**ASSIGNED TASK**
Check the listing below for lines with the word "época" and say how many there are, with nothing but the number.

━━━━━ DATA TO USE

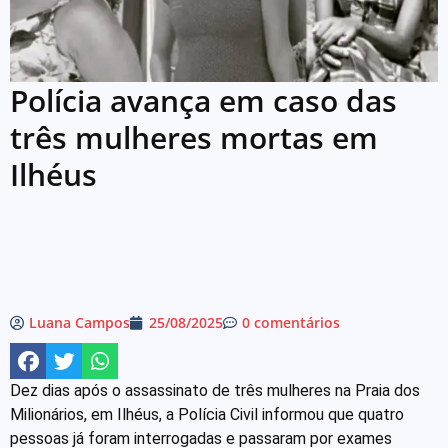
Polícia avança em caso das
três mulheres mortas em
Ilhéus
Luana Campos
25/08/2025
0 comentários
Dez dias após o assassinato de três mulheres na Praia dos
Milionários, em Ilhéus, a Polícia Civil informou que quatro
pessoas já foram interrogadas e passaram por exames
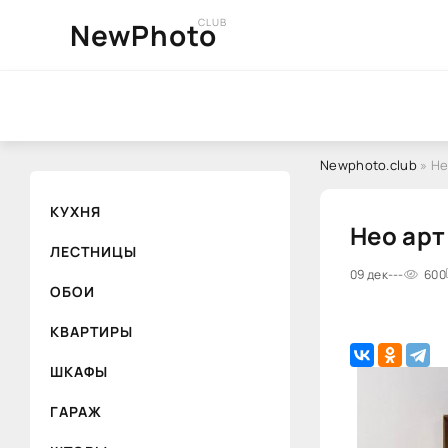
CLUB
NewPhoto
Newphoto.club
» Не
КУХНЯ
Нео арт
ЛЕСТНИЦЫ
09 дек
---
600
ОБОИ
КВАРТИРЫ
ШКАФЫ
ГАРАЖ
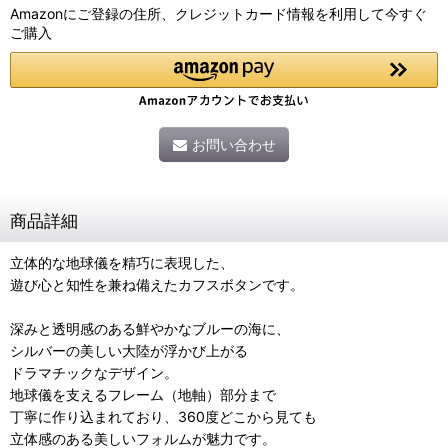
Amazonにご登録の住所、クレジットカード情報を利用して今すぐ
ご購入
お問い合わせ
商品詳細
立体的な地球儀を精巧に表現した、
遊び心と知性を兼ね備えたカフスボタンです。
深みと透明感のある鮮やかなブルーの海に、
シルバーの美しい大陸が浮かび上がる
ドラマチックなデザイン。
地球儀を支えるフレーム（地軸）部分まで
丁寧に作り込まれており、360度どこから見ても
立体感のある美しいフォルムが魅力です。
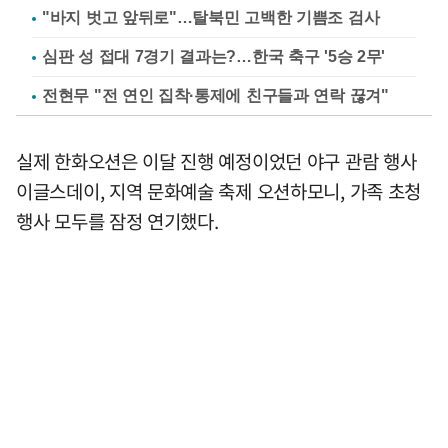
"바지 벗고 앞뒤로"…탈북민 고백한 기쁨조 검사
심판 성 접대 7경기 결과는?…한국 축구 '5승 2무'
전현무 "전 연인 집착·통제에 친구들과 연락 끊겨"
실제 한화오션은 이달 진행 예정이었던 야구 관람 행사
이글스데이, 지역 문화예술 축제 오션하모니, 가족 초청
행사 모두를 잠정 연기했다.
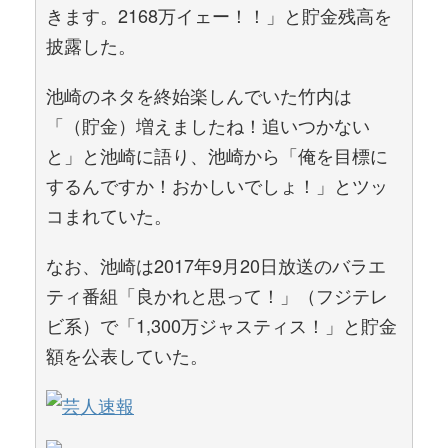
きます。2168万イェー！！」と貯金残高を
披露した。
池崎のネタを終始楽しんでいた竹内は
「（貯金）増えましたね！追いつかない
と」と池崎に語り、池崎から「俺を目標に
するんですか！おかしいでしょ！」とツッ
コまれていた。
なお、池崎は2017年9月20日放送のバラエ
ティ番組「良かれと思って！」（フジテレ
ビ系）で「1,300万ジャスティス！」と貯金
額を公表していた。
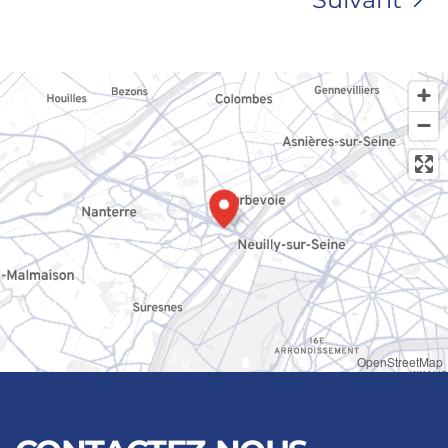
OpenStreetMap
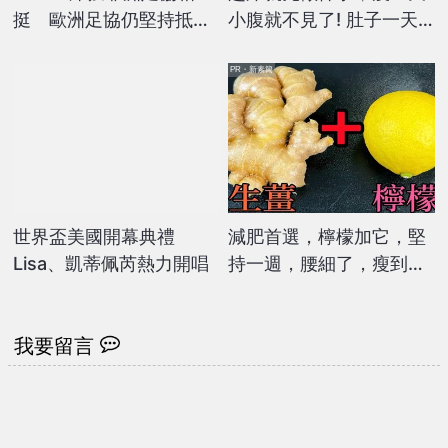
挺 歐洲足協仍堅持抵制
小腹就不見了! 肚子一天
世界盃
天變小！
PR・新素簡
世界盃美國開幕典禮
減肥首選，檸檬加它，堅
Lisa、凱蒂佩芮熱力開唱
持一週，腰細了，瘦到你
懷疑人生
我要留言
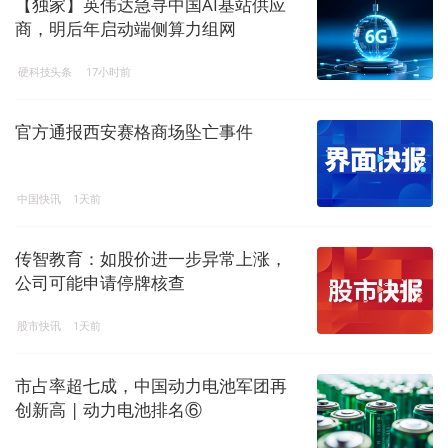
【独家】英伟达急寻中国AI基站供应
商，明后年启动端侧算力组网
硬科技头条
17小时前
官方通报西安赛格商场坠亡事件
中国快讯
1天前
传智教育：如股价进一步异常上涨，
公司可能申请停牌核查
股市快讯
1天前
市占率超七成，中国动力电池军团再
创新高 | 动力电池排名⑥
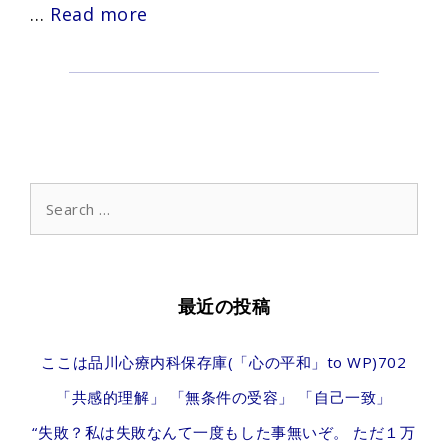
The
…
Read more
role
of
common
factors
in
Search
for:
residential
cognitive
and
最近の投稿
interpersonal
ここは品川心療内科保存庫(「心の平和」to WP)702
therapy
「共感的理解」 「無条件の受容」 「自己一致」
for
“失敗？私は失敗なんて一度もした事無いぞ。 ただ１万
social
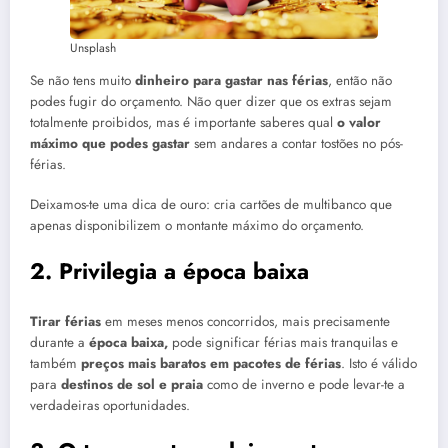
Unsplash
Se não tens muito
dinheiro para gastar nas férias
, então não
podes fugir do orçamento. Não quer dizer que os extras sejam
totalmente proibidos, mas é importante saberes qual
o valor
máximo que podes gastar
sem andares a contar tostões no pós-
férias.
Deixamos-te uma dica de ouro: cria cartões de multibanco que
apenas disponibilizem o montante máximo do orçamento.
2. Privilegia a época baixa
Tirar
férias
em meses menos concorridos, mais precisamente
durante a
época baixa,
pode significar férias mais tranquilas e
também
preços mais baratos em pacotes de férias
. Isto é válido
para
destinos de sol e praia
como de inverno e pode levar-te a
verdadeiras oportunidades.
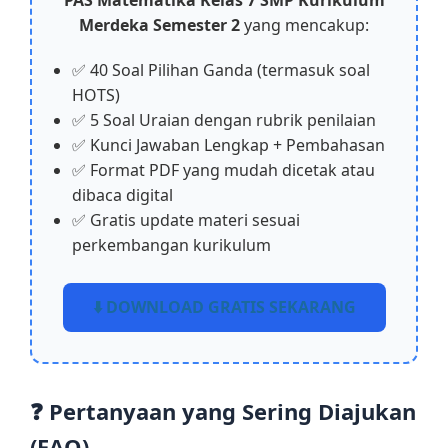
Merdeka Semester 2
yang mencakup:
✅ 40 Soal Pilihan Ganda (termasuk soal
HOTS)
✅ 5 Soal Uraian dengan rubrik penilaian
✅ Kunci Jawaban Lengkap + Pembahasan
✅ Format PDF yang mudah dicetak atau
dibaca digital
✅ Gratis update materi sesuai
perkembangan kurikulum
⬇️ DOWNLOAD GRATIS SEKARANG
❓ Pertanyaan yang Sering Diajukan
(FAQ)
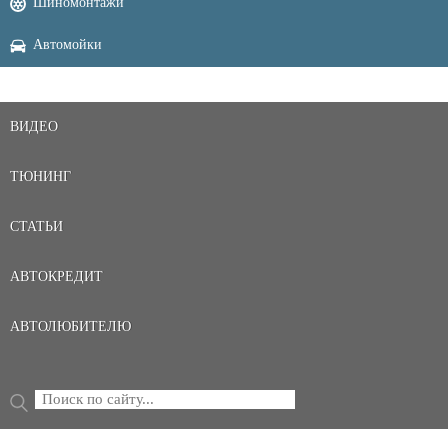
Шиномонтажи
Автомойки
ВИДЕО
ТЮНИНГ
СТАТЬИ
АВТОКРЕДИТ
АВТОЛЮБИТЕЛЮ
Поиск
ФОРМА ПОИСКА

━━━━━━━━━━

**ANSWER BOX**
2